## Work item
How do the records below read from their first line through the line containing "This document aims"? Write those lines out exactly.

Items listed in a dataset:
######

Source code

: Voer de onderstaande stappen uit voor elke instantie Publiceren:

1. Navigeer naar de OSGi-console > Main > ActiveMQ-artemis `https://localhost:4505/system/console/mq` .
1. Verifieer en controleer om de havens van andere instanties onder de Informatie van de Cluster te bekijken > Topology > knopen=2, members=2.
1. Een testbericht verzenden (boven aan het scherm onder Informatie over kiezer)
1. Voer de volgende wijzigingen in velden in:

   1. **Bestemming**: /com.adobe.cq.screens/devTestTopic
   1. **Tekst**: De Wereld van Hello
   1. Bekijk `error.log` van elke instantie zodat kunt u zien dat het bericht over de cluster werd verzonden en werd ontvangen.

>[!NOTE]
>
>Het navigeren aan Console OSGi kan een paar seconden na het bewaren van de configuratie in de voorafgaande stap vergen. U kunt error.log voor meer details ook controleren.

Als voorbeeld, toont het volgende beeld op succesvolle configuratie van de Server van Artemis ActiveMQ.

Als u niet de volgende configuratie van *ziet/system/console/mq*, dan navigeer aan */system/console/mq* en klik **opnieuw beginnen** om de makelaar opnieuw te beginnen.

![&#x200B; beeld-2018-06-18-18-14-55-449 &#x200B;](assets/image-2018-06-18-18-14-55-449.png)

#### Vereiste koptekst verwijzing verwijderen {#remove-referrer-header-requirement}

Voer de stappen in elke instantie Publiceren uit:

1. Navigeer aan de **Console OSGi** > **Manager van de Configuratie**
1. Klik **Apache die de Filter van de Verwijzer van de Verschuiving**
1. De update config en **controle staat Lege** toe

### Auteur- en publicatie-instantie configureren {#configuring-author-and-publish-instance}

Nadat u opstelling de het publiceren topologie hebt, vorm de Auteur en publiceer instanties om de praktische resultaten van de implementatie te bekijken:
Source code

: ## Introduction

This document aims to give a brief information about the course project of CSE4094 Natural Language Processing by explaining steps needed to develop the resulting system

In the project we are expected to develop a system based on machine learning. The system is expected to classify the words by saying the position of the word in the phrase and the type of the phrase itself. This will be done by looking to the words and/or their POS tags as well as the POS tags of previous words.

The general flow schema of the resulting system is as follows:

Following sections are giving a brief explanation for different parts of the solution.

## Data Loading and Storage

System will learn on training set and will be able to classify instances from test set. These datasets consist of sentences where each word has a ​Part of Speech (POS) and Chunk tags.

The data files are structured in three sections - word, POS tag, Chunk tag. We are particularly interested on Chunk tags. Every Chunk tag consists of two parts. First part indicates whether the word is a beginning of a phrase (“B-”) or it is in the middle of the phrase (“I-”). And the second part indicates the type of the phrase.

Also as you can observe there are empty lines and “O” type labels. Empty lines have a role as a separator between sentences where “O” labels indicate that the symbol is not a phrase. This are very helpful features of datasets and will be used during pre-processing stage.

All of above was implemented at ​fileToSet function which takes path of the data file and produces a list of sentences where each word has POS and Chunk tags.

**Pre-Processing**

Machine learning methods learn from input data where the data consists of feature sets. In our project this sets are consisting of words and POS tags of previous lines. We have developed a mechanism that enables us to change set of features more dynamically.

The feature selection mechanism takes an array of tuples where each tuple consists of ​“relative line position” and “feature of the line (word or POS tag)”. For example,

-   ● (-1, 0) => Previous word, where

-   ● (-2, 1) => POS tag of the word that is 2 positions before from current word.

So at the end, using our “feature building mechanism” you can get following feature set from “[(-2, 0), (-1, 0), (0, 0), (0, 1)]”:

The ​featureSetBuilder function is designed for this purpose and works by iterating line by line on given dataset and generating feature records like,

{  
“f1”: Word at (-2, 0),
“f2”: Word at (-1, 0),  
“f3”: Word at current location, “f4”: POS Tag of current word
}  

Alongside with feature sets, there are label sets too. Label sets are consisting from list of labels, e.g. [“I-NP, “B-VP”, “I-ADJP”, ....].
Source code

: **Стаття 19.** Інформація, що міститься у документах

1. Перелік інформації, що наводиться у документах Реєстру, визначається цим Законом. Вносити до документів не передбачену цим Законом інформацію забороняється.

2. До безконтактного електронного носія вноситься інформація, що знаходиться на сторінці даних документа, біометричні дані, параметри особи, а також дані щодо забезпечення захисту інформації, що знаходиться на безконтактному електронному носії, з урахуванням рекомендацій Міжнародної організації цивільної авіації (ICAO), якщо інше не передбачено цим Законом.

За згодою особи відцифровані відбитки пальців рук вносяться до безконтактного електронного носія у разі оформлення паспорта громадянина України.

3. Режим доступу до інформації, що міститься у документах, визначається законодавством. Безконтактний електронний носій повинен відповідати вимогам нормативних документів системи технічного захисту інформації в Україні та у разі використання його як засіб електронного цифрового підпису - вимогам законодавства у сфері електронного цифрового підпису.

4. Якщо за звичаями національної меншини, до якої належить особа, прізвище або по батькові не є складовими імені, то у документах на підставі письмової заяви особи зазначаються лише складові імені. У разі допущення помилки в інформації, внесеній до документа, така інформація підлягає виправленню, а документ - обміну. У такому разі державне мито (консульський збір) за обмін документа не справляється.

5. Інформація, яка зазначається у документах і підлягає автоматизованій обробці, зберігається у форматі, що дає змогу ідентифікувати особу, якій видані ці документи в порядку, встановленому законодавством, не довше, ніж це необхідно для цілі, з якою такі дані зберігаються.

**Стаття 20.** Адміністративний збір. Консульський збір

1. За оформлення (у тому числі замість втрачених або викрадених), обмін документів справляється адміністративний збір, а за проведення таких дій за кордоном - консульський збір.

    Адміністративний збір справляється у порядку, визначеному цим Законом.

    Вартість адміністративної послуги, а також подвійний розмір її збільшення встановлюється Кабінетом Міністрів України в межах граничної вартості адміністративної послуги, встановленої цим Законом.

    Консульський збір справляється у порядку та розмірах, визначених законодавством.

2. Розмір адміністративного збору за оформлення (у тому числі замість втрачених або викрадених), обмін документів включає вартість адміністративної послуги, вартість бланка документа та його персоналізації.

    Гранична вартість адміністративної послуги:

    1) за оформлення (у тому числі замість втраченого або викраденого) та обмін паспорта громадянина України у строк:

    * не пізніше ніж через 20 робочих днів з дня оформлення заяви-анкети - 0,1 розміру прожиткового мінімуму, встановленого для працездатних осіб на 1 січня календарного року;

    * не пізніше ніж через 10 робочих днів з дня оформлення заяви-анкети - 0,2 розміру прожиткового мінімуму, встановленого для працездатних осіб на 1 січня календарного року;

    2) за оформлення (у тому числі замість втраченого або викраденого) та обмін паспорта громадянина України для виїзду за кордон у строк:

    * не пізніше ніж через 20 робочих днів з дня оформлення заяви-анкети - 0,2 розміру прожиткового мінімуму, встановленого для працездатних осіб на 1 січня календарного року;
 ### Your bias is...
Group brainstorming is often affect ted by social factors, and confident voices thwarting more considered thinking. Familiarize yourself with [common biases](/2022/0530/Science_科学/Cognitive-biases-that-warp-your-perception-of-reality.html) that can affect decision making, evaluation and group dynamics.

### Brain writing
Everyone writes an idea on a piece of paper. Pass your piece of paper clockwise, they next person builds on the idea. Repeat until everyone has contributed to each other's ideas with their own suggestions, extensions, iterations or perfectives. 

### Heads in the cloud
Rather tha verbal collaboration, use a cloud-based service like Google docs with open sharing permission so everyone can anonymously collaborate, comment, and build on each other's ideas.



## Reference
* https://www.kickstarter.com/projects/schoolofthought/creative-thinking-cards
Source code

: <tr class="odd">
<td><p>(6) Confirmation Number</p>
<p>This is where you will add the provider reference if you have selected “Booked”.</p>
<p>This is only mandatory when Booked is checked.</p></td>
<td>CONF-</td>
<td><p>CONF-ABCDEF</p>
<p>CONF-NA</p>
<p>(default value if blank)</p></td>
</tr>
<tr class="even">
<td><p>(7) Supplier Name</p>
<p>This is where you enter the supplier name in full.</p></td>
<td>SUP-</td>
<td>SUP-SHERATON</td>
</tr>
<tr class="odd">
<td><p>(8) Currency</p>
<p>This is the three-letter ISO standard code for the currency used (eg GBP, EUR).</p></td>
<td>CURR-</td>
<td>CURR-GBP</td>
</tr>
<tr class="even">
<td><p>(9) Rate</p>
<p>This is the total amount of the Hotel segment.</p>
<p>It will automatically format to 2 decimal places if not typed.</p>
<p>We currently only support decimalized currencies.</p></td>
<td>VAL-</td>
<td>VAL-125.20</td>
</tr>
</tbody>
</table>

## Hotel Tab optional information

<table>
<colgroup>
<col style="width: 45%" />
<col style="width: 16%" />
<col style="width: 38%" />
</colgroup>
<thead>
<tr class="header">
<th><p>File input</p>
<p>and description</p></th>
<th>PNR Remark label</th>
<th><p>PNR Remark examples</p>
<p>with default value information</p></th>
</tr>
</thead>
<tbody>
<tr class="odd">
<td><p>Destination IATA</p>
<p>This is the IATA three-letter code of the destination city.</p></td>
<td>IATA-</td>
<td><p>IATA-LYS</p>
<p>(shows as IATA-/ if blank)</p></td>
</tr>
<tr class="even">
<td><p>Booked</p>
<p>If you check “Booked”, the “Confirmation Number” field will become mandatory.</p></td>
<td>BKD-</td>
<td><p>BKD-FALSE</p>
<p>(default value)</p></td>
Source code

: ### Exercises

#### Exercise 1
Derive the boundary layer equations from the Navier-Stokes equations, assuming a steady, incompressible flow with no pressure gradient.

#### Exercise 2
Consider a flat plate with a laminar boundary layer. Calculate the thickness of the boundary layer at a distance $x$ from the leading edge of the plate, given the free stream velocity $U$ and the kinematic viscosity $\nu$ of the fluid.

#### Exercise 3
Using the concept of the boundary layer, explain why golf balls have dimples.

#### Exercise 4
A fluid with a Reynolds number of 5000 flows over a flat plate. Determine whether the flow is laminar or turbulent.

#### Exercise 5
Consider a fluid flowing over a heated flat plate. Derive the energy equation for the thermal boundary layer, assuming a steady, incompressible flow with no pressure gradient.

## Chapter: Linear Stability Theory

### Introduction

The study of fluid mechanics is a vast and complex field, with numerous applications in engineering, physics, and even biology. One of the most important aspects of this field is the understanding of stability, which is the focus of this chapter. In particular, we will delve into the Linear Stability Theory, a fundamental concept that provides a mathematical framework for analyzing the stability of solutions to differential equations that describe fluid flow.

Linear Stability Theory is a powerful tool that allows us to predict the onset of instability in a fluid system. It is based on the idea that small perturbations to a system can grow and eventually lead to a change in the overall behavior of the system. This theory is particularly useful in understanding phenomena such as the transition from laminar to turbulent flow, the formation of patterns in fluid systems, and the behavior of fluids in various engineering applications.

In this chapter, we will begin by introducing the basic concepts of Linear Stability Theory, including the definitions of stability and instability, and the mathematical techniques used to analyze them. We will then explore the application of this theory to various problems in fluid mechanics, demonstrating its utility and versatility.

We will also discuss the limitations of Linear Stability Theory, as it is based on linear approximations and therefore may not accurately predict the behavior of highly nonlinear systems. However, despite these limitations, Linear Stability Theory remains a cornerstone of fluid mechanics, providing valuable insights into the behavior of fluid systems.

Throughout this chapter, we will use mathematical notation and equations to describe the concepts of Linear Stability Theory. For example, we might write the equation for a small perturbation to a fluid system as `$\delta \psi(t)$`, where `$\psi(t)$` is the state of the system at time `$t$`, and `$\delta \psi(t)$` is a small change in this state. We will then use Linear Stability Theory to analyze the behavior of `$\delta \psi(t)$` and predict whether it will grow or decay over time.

######

## Problem solution
Source code

: Voer de onderstaande stappen uit voor elke instantie Publiceren:

1. Navigeer naar de OSGi-console > Main > ActiveMQ-artemis `https://localhost:4505/system/console/mq` .
1. Verifieer en controleer om de havens van andere instanties onder de Informatie van de Cluster te bekijken > Topology > knopen=2, members=2.
1. Een testbericht verzenden (boven aan het scherm onder Informatie over kiezer)
1. Voer de volgende wijzigingen in velden in:

   1. **Bestemming**: /com.adobe.cq.screens/devTestTopic
   1. **Tekst**: De Wereld van Hello
   1. Bekijk `error.log` van elke instantie zodat kunt u zien dat het bericht over de cluster werd verzonden en werd ontvangen.

>[!NOTE]
>
>Het navigeren aan Console OSGi kan een paar seconden na het bewaren van de configuratie in de voorafgaande stap vergen. U kunt error.log voor meer details ook controleren.

Als voorbeeld, toont het volgende beeld op succesvolle configuratie van de Server van Artemis ActiveMQ.

Als u niet de volgende configuratie van *ziet/system/console/mq*, dan navigeer aan */system/console/mq* en klik **opnieuw beginnen** om de makelaar opnieuw te beginnen.

![&#x200B; beeld-2018-06-18-18-14-55-449 &#x200B;](assets/image-2018-06-18-18-14-55-449.png)

#### Vereiste koptekst verwijzing verwijderen {#remove-referrer-header-requirement}

Voer de stappen in elke instantie Publiceren uit:

1. Navigeer aan de **Console OSGi** > **Manager van de Configuratie**
1. Klik **Apache die de Filter van de Verwijzer van de Verschuiving**
1. De update config en **controle staat Lege** toe

### Auteur- en publicatie-instantie configureren {#configuring-author-and-publish-instance}

Nadat u opstelling de het publiceren topologie hebt, vorm de Auteur en publiceer instanties om de praktische resultaten van de implementatie te bekijken:
Source code

: ## Introduction

This document aims to give a brief information about the course project of CSE4094 Natural Language Processing by explaining steps needed to develop the resulting system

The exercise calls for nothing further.